*** Opening of Material shown ***

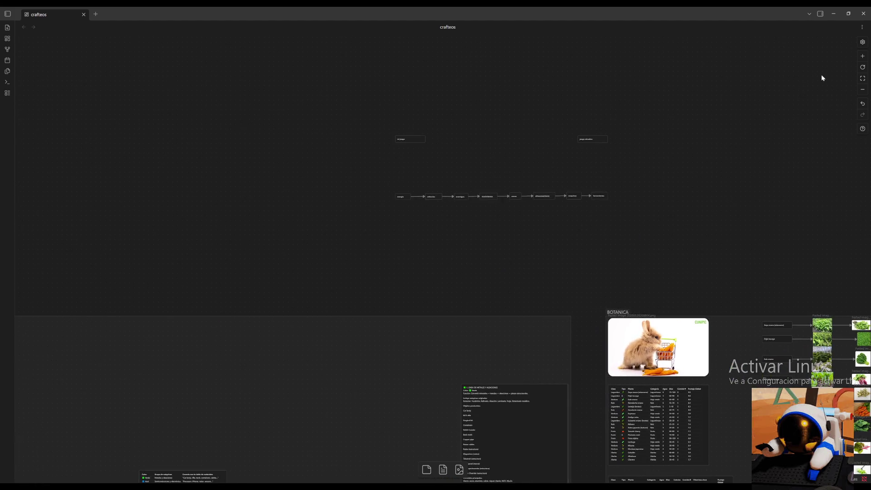
Delete the energia card via the trash icon and the maquinas card with Delete.
left_click(862, 55)
scroll(539, 156, "up", 2)
left_click(286, 198)
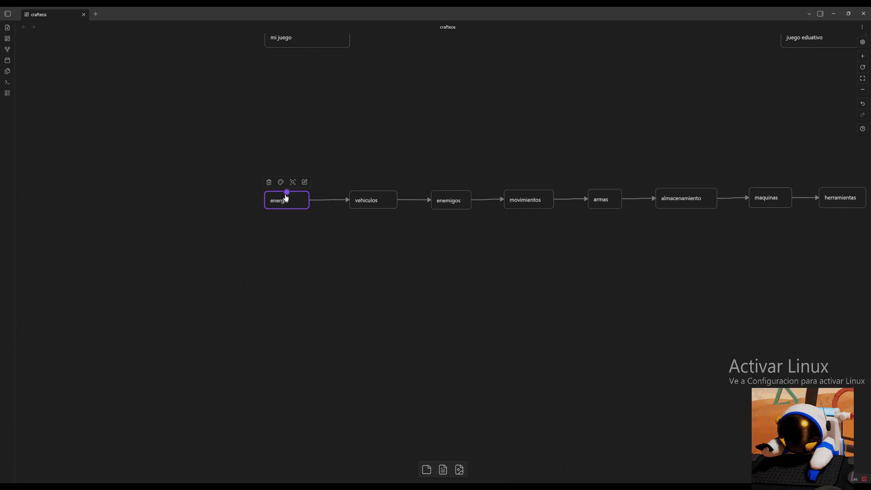
left_click(269, 182)
scroll(448, 144, "right", 3)
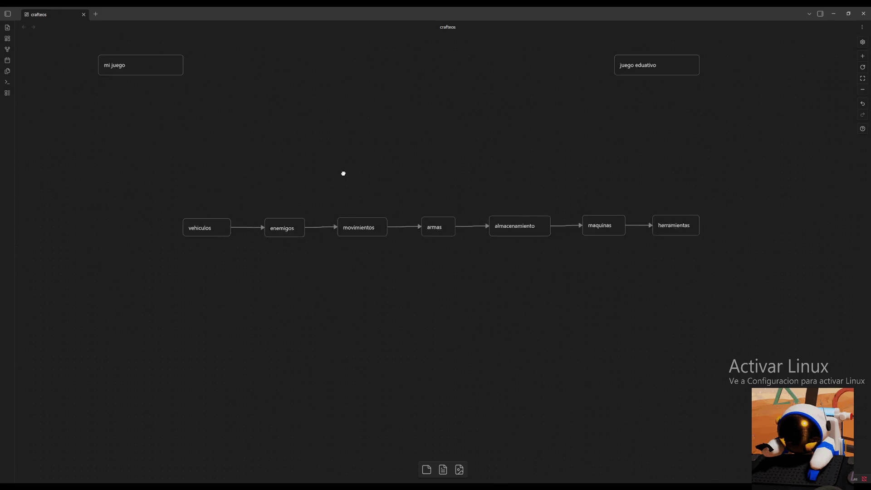
left_click_drag(309, 158, 344, 141)
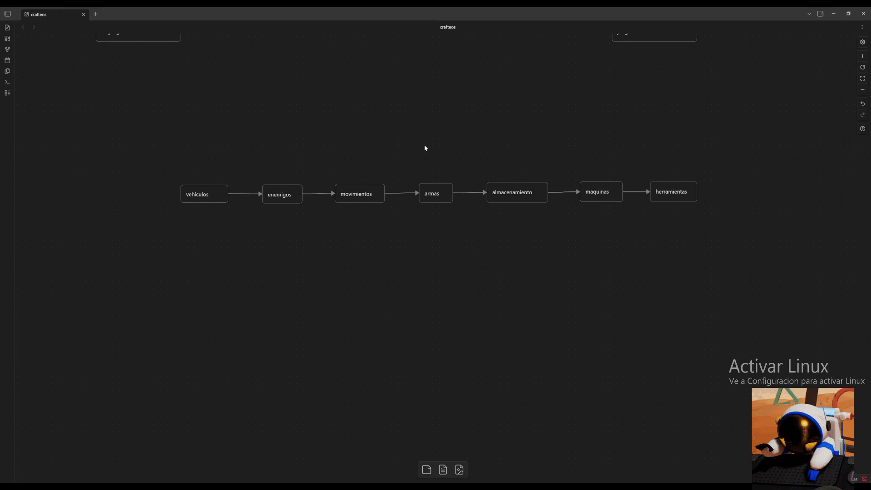
key("Delete")
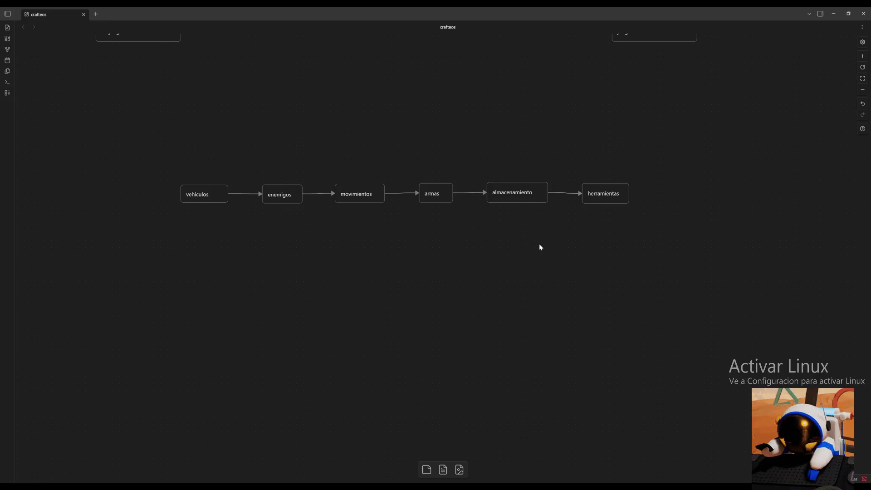
scroll(540, 283, "up", 2)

*** Close of Material shown ***

## Task directions:
From the line containing "left_click_drag(309, 158, 344, 141)" to the last line of the listing above, transcribe each line exactly, skipping the pictures.

## Solution:
left_click_drag(309, 158, 344, 141)
key("Delete")
scroll(540, 283, "up", 2)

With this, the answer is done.